Beginning at the line that contains "ask what’s included so you know exactly", repeat each line exactly through the last one of the records below, and leave out the pictures.

··· Material provided ···

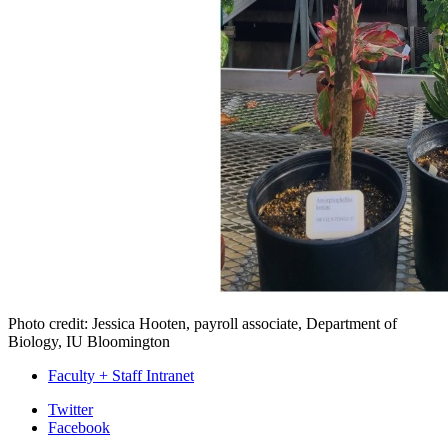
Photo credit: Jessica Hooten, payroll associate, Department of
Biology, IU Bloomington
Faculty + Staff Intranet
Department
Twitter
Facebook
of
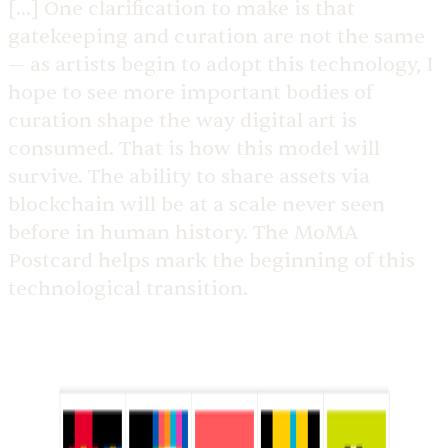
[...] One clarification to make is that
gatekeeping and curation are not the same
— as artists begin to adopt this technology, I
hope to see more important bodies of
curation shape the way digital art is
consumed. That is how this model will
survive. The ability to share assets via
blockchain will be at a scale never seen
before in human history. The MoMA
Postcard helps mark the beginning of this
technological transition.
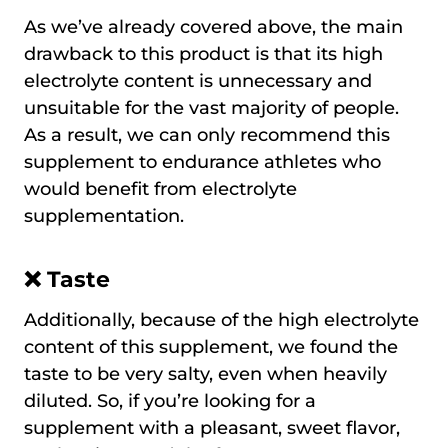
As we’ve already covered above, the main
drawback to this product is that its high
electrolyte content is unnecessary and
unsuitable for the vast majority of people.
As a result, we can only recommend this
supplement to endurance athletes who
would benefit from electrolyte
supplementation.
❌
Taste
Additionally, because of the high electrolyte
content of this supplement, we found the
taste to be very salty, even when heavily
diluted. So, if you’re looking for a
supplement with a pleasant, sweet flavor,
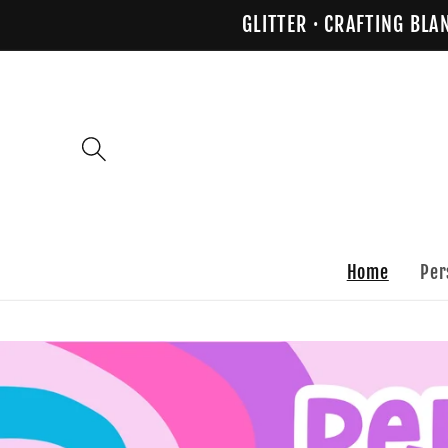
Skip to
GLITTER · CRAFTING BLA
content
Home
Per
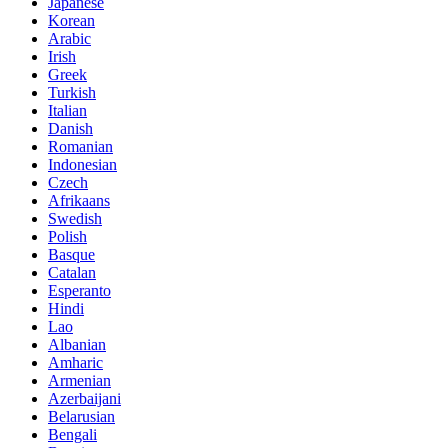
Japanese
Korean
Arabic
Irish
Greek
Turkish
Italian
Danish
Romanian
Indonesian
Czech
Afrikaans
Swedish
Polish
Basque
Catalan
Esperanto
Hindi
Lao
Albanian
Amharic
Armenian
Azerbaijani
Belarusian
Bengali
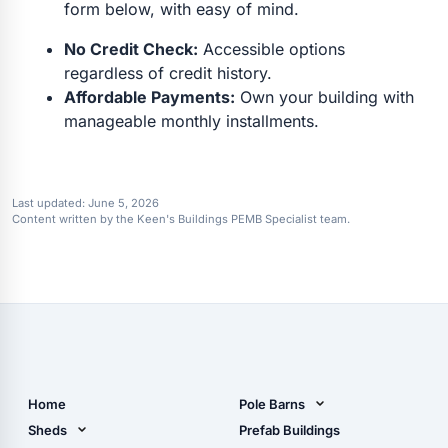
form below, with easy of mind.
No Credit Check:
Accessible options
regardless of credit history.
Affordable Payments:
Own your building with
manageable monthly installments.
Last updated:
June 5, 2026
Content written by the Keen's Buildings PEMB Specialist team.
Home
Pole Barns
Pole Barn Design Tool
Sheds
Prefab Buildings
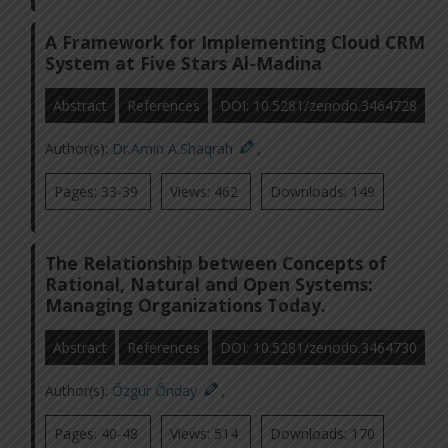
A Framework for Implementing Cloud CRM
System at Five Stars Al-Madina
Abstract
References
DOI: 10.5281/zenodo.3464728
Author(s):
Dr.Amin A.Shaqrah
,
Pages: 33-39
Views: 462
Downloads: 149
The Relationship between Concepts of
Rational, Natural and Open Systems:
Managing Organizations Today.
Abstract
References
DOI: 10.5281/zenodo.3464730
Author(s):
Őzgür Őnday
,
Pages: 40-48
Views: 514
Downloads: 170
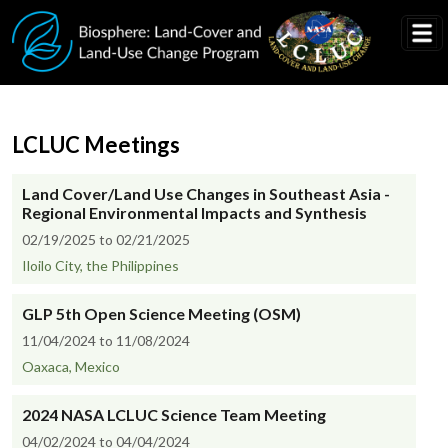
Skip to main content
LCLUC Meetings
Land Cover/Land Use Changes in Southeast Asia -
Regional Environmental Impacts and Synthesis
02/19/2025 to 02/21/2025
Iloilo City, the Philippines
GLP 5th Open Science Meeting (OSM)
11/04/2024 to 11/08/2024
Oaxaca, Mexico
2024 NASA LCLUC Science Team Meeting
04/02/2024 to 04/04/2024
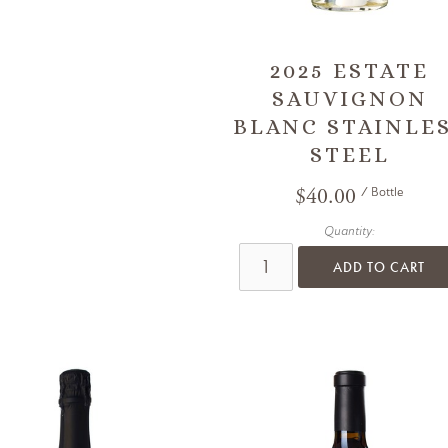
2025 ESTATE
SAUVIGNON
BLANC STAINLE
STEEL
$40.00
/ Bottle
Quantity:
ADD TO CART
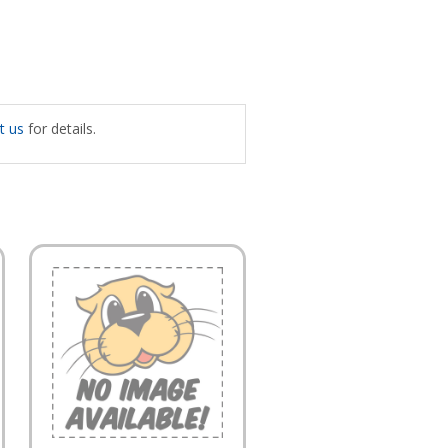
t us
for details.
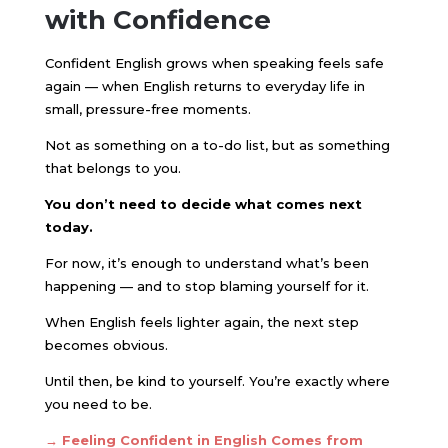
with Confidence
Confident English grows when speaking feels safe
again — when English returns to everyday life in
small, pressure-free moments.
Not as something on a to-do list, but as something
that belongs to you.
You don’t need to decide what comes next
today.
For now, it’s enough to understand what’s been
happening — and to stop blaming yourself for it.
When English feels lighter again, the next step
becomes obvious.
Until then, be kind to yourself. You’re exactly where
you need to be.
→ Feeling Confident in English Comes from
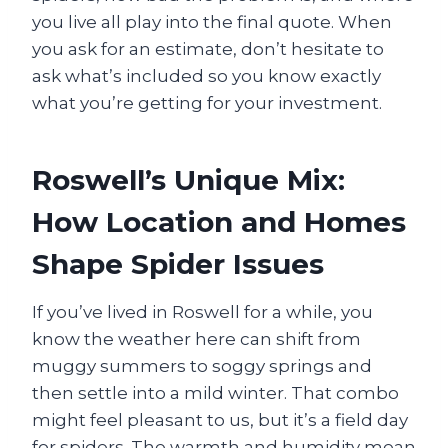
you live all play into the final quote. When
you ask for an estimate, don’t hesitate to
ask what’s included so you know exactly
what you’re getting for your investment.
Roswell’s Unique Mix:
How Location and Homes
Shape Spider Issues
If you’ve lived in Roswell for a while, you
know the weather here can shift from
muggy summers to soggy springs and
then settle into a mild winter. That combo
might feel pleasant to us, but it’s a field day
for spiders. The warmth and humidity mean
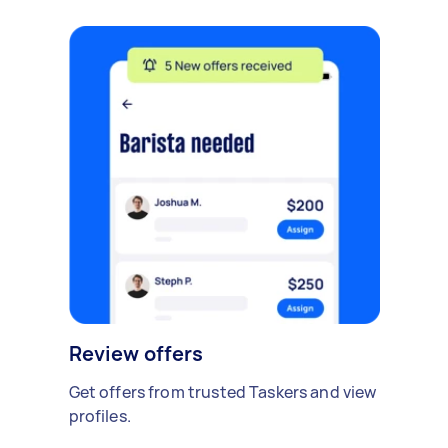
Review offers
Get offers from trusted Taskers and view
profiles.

···

Task response:
ask what’s included so you know exactly
what you’re getting for your investment.
Roswell’s Unique Mix:
How Location and Homes
Shape Spider Issues
If you’ve lived in Roswell for a while, you
know the weather here can shift from
muggy summers to soggy springs and
then settle into a mild winter. That combo
might feel pleasant to us, but it’s a field day
for spiders. The warmth and humidity mean
Review offers
Get offers from trusted Taskers and view
profiles.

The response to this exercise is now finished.